A: Biological systems are constructed based on instructions encoded in their genomes. The Human Genome Project revealed those instructions for humans and many other organisms. However, that code alone is not enough to understand normal or disease biology; how and when the DNA is transcribed into RNA molecules, and how and when those RNAs are translated into proteins, is crucial information that is non-obvious from genome sequence alone. Those proteins are the effector agents that transform genotype (the DNA code in the genome) to phenotype (the characteristics of the organism). They are not homogenous strings of amino acids, rather they are heterogeneous in nature and dynamically modified with as many as hundreds of different possible chemical modifications, called post-translational modifications, that often modulate or control their functions. Without full knowledge of the nature of these complex molecules that drive biological systems (the proteoforms), we have little hope of being able to understand the functioning of those systems.
Q: Can you explain the goals of the Human Proteoform Project, who is involved, and your role with the group?
A: Most proteomics in the world today are not able to elucidate the full chemical structure of proteoforms, yet as mentioned above, this information is crucial to understanding of biological systems. The Human Proteoform Project seeks to reveal this critical knowledge, by investing in the development and use of new and improved technology for proteoform analysis, and applying it at scale to elucidate the proteoforms that are present in biological systems. The executive board of the Consortium for Top-Down Proteomics has authored a paper providing the rationale and general structure of the Project. I was lead author on that paper. The project has two main aspects: further development of the technology for proteoform analysis, and application of the technology to develop atlases of the proteoforms extent in humans and important model organisms.
Q: How is this project similar and/or different than the Human Genome Project?
A: The Human Genome Project provides an inspiring model for a well-managed and effective publicly-funded program of great significance. It invested heavily over many years in supporting the development of new technologies for DNA sequencing, both incremental advances to the technology at hand at the beginning of the project, and radical new approaches such as array-based DNA sequencing by synthesis and nanopore sequencing, both of which became very important new platforms for so-called next-gen sequencing. We seek a similar investment in proteoform analysis technology, and imagine a similar model for execution—both incremental and radical advances in proteoform analysis technology, and systematic large-scale deployment of the technologies to reveal the proteoform-level structure of biology. One consequential difference is the relatively closed and finite nature of the DNA genome, in comparison to the more open-ended and less clearly defined nature of the proteoform-ome. Defining the depth to which the proteoform-ome will need to be sampled to capture the critical biological information will be an important aspect of the endeavor.
Q: What tools and technologies will be needed for the Proteoform Project?

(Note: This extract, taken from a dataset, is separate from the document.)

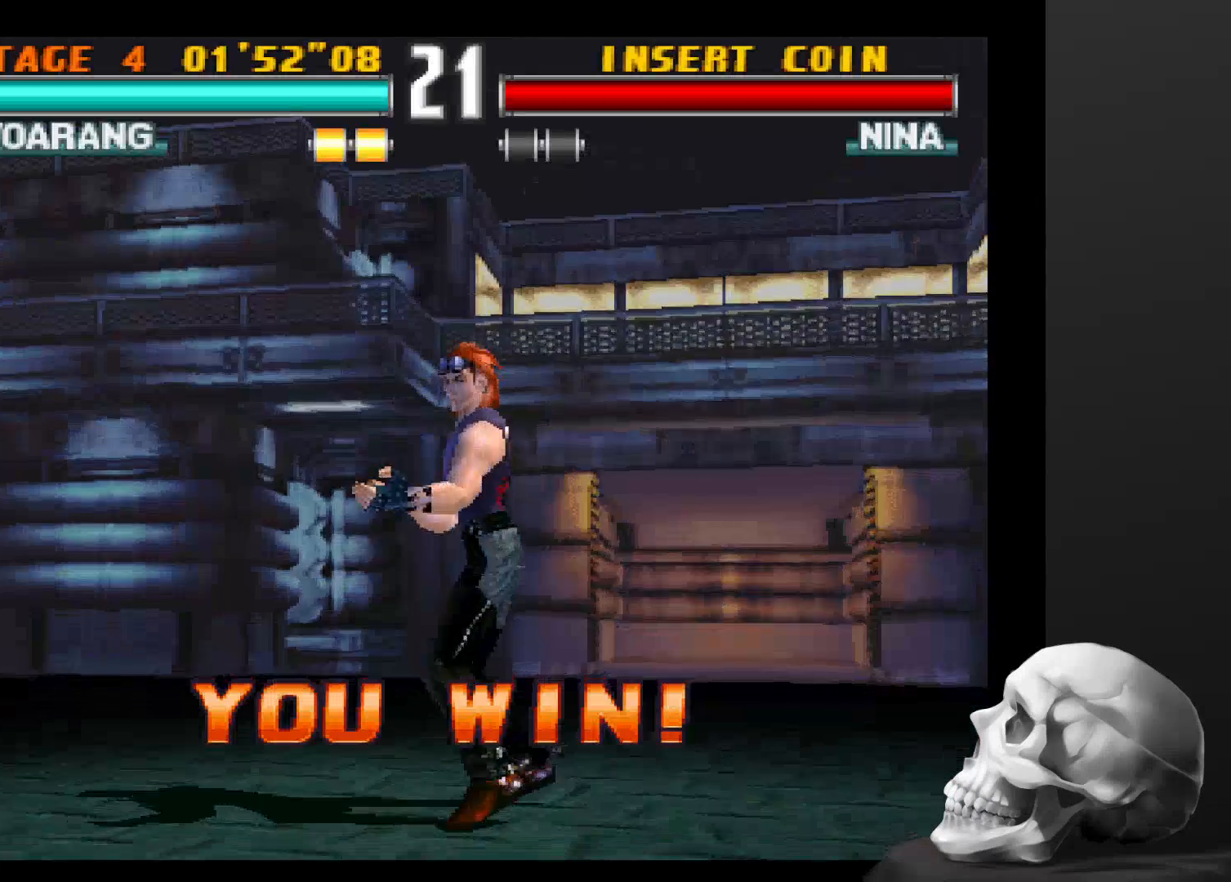
{"dt_ms": 500, "buttons": [], "left_stick": "center", "right_stick": "center", "events": []}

A: Proteoform-level analysis is done today by an approach referred to as "top-down proteomics". It is a challenging technology, that requires very sophisticated and complex instrumentation and skilled and experienced practitioners. Much work is needed on all aspects of the proteoform analysis pipeline, which includes proteoform separation technologies, mass spectrometric analysis, and complex data processing. In addition, new platforms for proteomics are under development in both academic labs and the private sector, which offer promise for accelerated capabilities in the future. Investment is needed in all of these efforts, as well as in establishing the informatic capabilities and infrastructure for the research and medical communities to rapidly and effectively access proteoform-level information. Also needed are new approaches to decipher the functional roles played by proteoforms in biological systems; obtaining this requires new capabilities to knock-in and knock-out specific proteoforms, a challenging new frontier in synthetic biology.
Q: What potential impact could the results of this project have in the biology, genomics, and other fields of science?

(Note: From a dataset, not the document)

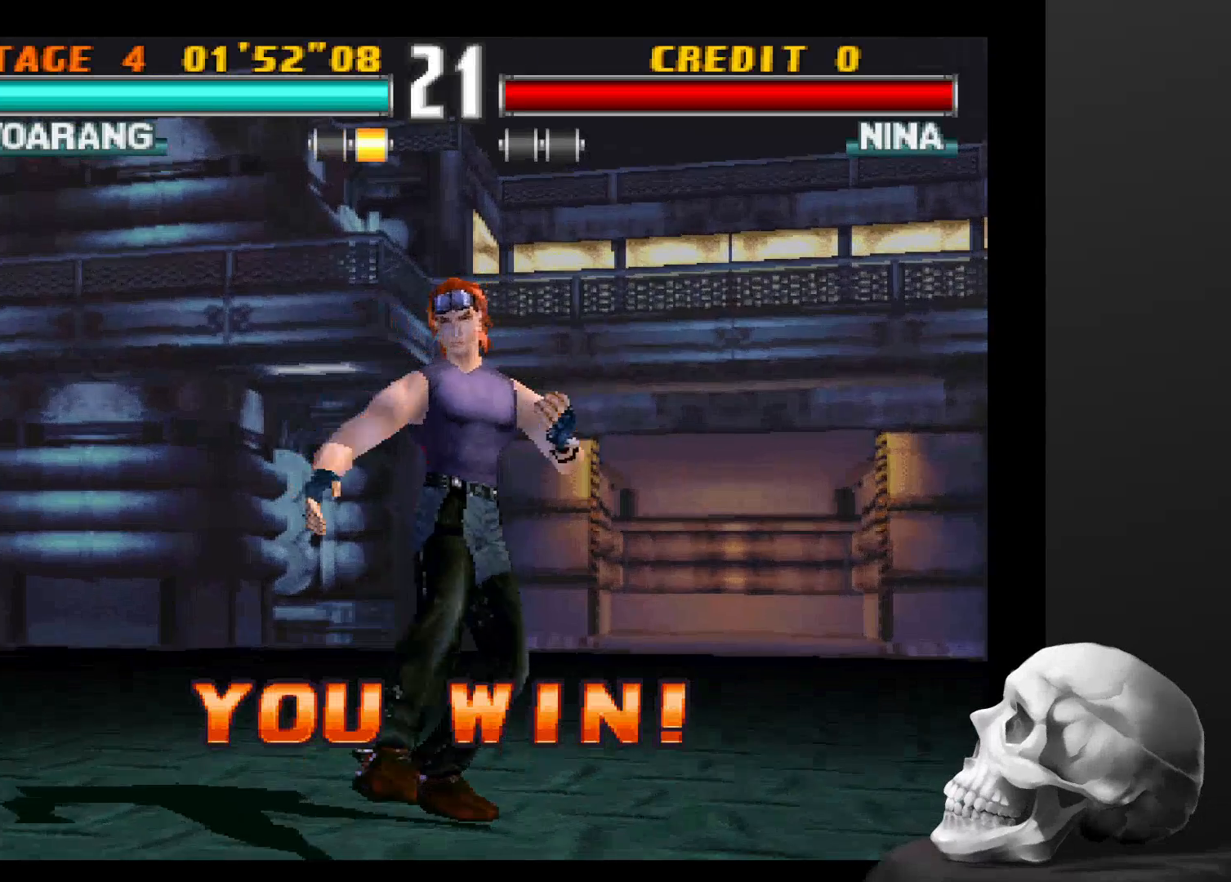
{"dt_ms": 500, "buttons": [], "left_stick": "center", "right_stick": "center", "events": []}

A: As for the Genome Project, the Human Proteoform Project will revolutionize biology and medicine. Proteoforms bridge the chasm between genotype and phenotype. At present, we have the base code for biology in genome sequences, but we lack the connection between that code and function. Powerful and effective proteoform-level knowledge will open new vistas in the understanding and control of biological systems, driving new opportunities in a vast array of fields, such as synthetic biology, agriculture, and medicine.